(Stored data)
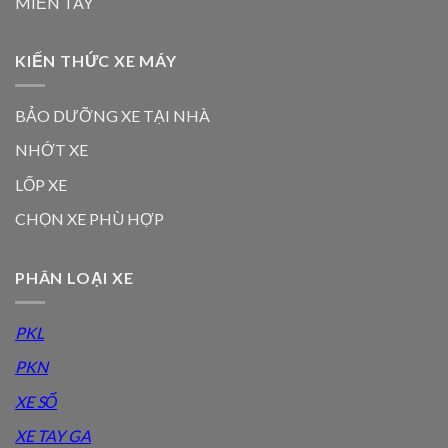
MIỀN TÂY
KIẾN THỨC XE MÁY
BẢO DƯỠNG XE TẠI NHÀ
NHỚT XE
LỐP XE
CHỌN XE PHÙ HỢP
PHÂN LOẠI XE
PKL
PKN
XE SỐ
XE TAY GA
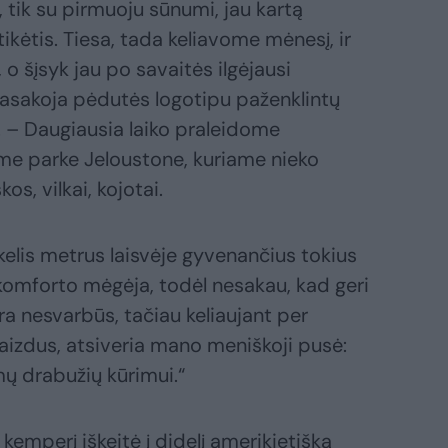
, tik su pirmuoju sūnumi, jau kartą
tikėtis. Tiesa, tada keliavome mėnesį, ir
o šįsyk jau po savaitės ilgėjausi
pasakoja pėdutės logotipu paženklintų
. – Daugiausia laiko praleidome
me parke Jeloustone, kuriame nieko
s, vilkai, kojotai.
elis metrus laisvėje gyvenančius tokius
komforto mėgėja, todėl nesakau, kad geri
ra nesvarbūs, tačiau keliaujant per
aizdus, atsiveria mano meniškoji pusė:
mų drabužių kūrimui.“
kemperį iškeitė į didelį amerikietišką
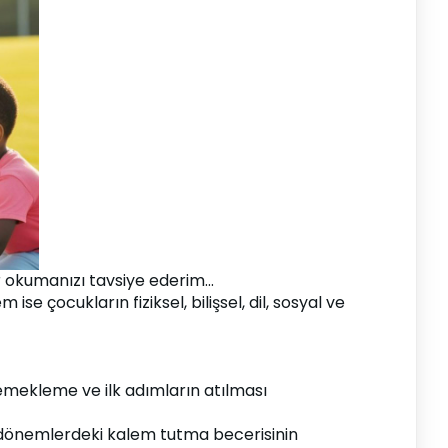
 okumanızı tavsiye ederim...
çocukların fiziksel, bilişsel, dil, sosyal ve 
mekleme ve ilk adımların atılması 
dönemlerdeki kalem tutma becerisinin 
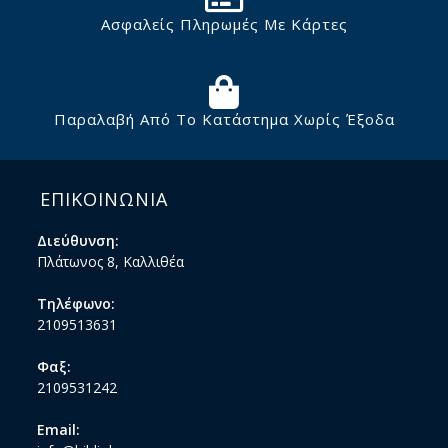
Ασφαλείς Πληρωμές Με Κάρτες
Παραλαβή Από Το Κατάστημα Χωρίς Έξοδα
ΕΠΙΚΟΙΝΩΝΙΑ
Διεύθυνση:
Πλάτωνος 8, Καλλιθέα
Τηλέφωνο:
2109513631
Φαξ:
2109531242
Email:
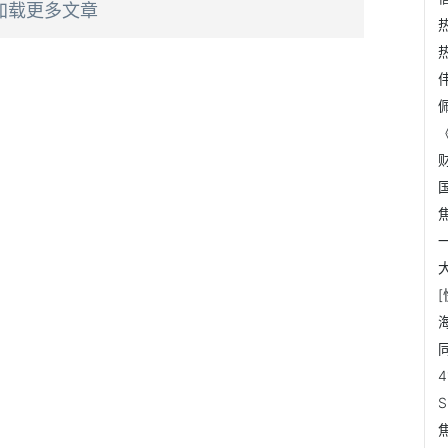
加载更多文章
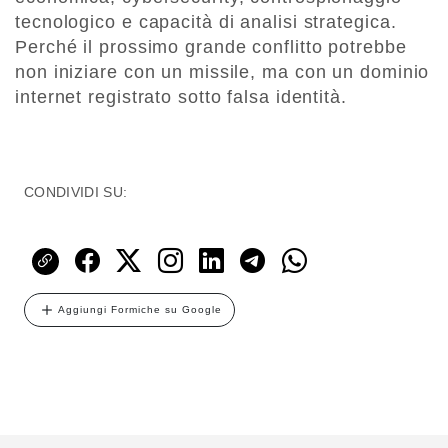
tecnologico e capacità di analisi strategica.
Perché il prossimo grande conflitto potrebbe
non iniziare con un missile, ma con un dominio
internet registrato sotto falsa identità.
CONDIVIDI SU:
Aggiungi Formiche su Google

(What to work on) Could you transcribe exactly the lines from the line containing "pasakoja pėdutės logotipu paženklintų" through the final line of the records, both included, and nothing beyond them? The pictures should be left out.

(Solution for this task)
pasakoja pėdutės logotipu paženklintų
. – Daugiausia laiko praleidome
me parke Jeloustone, kuriame nieko
s, vilkai, kojotai.
elis metrus laisvėje gyvenančius tokius
komforto mėgėja, todėl nesakau, kad geri
ra nesvarbūs, tačiau keliaujant per
aizdus, atsiveria mano meniškoji pusė:
mų drabužių kūrimui.“
kemperį iškeitė į didelį amerikietišką
 okumanızı tavsiye ederim...
çocukların fiziksel, bilişsel, dil, sosyal ve 
mekleme ve ilk adımların atılması 
dönemlerdeki kalem tutma becerisinin 
Ασφαλείς Πληρωμές Με Κάρτες
Παραλαβή Από Το Κατάστημα Χωρίς Έξοδα
ΕΠΙΚΟΙΝΩΝΙΑ
Διεύθυνση:
Πλάτωνος 8, Καλλιθέα
Τηλέφωνο:
2109513631
Φαξ:
2109531242
Email:
加载更多文章
tecnologico e capacità di analisi strategica.
Perché il prossimo grande conflitto potrebbe
non iniziare con un missile, ma con un dominio
internet registrato sotto falsa identità.
CONDIVIDI SU:
Aggiungi Formiche su Google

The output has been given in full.